DATA PROVIDED Start Marker
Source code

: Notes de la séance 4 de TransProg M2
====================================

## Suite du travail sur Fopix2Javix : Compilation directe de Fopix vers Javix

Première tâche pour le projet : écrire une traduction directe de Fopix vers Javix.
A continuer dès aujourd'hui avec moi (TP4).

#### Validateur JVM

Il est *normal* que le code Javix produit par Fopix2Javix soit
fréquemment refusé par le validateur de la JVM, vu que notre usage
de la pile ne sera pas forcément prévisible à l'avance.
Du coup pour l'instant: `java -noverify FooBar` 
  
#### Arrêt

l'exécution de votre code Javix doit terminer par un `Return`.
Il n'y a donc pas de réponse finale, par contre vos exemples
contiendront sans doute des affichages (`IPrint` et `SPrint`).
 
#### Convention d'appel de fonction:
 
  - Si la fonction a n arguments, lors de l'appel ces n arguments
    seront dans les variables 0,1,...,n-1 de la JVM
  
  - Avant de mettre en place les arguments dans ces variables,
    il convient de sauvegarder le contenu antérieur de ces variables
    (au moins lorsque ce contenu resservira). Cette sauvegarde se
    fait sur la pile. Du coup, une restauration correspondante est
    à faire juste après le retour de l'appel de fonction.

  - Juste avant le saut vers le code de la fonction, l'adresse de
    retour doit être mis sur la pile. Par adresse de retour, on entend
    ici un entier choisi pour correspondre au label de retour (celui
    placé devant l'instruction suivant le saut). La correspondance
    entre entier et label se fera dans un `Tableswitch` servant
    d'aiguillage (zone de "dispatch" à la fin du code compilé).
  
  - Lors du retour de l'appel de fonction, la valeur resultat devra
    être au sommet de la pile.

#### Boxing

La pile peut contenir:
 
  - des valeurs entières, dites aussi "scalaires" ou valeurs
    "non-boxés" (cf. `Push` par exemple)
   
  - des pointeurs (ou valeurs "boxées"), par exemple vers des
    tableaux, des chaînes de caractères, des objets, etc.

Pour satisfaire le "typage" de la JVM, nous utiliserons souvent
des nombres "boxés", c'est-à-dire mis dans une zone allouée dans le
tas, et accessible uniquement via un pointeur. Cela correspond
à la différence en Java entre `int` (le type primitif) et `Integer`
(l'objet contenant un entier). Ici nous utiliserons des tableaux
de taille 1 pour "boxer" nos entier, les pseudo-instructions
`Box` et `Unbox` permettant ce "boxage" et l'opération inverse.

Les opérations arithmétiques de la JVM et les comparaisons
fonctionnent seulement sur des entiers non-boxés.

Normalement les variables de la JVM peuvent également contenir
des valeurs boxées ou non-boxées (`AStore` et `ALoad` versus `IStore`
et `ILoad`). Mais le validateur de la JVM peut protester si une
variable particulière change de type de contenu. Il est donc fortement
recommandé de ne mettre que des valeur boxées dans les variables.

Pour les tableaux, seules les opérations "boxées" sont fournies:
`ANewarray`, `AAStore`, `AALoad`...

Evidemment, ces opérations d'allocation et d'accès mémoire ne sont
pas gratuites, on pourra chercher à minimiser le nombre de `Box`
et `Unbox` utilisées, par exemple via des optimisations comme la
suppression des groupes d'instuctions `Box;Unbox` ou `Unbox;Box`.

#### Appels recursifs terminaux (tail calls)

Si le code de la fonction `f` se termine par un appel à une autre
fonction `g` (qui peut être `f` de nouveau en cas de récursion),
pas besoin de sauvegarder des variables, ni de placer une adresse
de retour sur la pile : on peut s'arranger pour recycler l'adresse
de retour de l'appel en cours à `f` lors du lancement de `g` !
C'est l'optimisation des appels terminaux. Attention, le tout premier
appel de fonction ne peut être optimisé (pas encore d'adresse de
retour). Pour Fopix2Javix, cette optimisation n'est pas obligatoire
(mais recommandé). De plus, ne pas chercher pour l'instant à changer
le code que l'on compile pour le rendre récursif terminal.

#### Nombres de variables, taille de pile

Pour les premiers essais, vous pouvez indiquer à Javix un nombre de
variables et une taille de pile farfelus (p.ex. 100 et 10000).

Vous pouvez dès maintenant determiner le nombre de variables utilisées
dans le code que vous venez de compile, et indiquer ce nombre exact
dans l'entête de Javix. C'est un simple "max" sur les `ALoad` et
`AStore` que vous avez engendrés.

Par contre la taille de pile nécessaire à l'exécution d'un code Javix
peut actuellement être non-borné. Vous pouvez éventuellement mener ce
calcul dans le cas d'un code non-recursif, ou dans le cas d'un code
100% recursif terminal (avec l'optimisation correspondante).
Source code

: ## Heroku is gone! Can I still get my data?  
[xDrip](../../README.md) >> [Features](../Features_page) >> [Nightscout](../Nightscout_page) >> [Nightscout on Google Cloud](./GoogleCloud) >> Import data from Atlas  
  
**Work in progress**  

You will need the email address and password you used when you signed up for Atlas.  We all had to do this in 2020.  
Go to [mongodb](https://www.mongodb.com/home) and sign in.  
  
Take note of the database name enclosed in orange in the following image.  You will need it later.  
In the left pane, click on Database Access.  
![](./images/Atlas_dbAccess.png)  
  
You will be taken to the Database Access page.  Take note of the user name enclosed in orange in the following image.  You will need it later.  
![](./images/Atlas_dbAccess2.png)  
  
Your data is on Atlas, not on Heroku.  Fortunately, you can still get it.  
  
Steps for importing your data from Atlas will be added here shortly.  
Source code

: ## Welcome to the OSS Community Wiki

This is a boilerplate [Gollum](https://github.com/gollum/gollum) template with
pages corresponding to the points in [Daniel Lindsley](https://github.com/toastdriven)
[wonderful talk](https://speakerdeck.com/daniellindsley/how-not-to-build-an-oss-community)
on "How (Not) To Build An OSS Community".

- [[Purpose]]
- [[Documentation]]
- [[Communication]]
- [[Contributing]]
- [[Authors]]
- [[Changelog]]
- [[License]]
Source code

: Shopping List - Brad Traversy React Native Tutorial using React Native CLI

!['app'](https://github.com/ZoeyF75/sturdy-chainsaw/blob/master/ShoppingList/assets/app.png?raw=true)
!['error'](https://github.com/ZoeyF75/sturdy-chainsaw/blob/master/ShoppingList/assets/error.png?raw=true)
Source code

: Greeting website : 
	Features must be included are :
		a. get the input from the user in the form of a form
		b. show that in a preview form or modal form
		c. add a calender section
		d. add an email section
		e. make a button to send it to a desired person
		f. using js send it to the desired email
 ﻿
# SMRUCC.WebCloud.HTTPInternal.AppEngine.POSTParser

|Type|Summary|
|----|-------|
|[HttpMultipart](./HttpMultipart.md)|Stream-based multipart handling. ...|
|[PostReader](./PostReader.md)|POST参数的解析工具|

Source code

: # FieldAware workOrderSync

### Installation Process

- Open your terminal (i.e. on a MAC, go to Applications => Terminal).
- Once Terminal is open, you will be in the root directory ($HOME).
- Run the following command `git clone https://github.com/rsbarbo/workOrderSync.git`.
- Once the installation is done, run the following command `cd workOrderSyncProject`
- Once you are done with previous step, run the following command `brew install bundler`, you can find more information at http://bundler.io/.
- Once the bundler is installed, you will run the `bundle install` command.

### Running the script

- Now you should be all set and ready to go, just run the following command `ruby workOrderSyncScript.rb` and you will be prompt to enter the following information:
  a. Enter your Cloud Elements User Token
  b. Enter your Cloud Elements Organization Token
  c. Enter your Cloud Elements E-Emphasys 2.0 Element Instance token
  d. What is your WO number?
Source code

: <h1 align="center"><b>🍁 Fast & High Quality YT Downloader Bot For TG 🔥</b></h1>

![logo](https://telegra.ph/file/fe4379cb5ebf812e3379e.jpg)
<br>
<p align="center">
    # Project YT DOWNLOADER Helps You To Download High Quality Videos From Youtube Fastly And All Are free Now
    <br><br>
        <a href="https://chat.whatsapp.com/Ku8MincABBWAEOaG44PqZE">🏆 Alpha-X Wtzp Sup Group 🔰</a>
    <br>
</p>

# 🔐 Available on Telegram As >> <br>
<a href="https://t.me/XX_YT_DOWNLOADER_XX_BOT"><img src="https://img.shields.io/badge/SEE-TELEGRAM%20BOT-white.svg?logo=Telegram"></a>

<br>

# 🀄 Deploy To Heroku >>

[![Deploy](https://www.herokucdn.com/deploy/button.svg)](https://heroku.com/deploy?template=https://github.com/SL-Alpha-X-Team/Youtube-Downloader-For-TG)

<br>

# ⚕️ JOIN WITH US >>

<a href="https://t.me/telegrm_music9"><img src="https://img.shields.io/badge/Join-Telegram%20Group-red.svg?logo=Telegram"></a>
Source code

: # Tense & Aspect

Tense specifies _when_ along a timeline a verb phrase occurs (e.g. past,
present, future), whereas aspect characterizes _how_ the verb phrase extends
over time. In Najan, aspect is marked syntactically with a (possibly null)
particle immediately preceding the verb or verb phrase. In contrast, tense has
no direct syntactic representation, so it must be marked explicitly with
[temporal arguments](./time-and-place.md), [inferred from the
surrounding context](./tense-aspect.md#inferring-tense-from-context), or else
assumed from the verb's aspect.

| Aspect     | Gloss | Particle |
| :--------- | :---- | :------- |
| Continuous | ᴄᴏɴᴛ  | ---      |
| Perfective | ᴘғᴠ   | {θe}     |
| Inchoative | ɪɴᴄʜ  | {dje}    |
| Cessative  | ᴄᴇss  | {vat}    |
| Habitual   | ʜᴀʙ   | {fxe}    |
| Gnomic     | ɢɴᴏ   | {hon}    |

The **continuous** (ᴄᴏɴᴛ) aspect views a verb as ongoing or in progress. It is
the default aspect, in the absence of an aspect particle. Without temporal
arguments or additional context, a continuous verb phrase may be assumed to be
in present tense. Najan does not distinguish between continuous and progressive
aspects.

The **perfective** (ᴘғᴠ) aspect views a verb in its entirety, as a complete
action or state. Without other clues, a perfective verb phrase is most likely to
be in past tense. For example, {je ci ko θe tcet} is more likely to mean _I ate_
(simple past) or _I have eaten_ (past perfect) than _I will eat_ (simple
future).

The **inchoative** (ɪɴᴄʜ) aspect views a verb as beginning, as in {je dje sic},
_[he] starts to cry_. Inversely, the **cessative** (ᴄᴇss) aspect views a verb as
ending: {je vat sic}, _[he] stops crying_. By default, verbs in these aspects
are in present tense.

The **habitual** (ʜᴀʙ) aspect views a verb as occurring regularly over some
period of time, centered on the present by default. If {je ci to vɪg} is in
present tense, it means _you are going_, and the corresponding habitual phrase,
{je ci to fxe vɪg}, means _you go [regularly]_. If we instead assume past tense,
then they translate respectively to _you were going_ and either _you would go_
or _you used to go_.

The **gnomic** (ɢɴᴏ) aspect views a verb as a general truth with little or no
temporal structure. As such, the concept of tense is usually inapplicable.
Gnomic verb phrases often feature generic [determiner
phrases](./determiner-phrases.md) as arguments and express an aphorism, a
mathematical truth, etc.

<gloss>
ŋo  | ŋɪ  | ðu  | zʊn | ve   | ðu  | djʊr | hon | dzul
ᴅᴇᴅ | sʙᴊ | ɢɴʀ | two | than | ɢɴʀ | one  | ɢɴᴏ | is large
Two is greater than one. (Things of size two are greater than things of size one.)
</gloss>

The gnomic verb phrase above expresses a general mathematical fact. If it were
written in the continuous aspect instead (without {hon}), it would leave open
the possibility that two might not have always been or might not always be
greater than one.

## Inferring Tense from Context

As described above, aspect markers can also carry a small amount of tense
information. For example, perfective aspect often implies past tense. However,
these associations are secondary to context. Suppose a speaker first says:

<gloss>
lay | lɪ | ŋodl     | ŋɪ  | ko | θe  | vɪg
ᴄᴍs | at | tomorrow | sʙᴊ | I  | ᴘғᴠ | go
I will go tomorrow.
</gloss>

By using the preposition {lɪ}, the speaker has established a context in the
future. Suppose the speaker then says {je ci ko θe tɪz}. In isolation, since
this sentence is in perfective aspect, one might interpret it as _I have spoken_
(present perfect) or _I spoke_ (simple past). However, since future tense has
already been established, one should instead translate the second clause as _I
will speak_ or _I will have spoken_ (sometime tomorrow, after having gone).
DATA PROVIDED End Marker
=== WHAT IS REQUIRED ===
In restating the data, begin at its first line, reproduce each line word for word, and conclude with the line that contains "Il est *normal*".

=== ANSWER TO THE PROBLEM ===
Source code

: Notes de la séance 4 de TransProg M2
====================================

## Suite du travail sur Fopix2Javix : Compilation directe de Fopix vers Javix

Première tâche pour le projet : écrire une traduction directe de Fopix vers Javix.
A continuer dès aujourd'hui avec moi (TP4).

#### Validateur JVM

Il est *normal* que le code Javix produit par Fopix2Javix soit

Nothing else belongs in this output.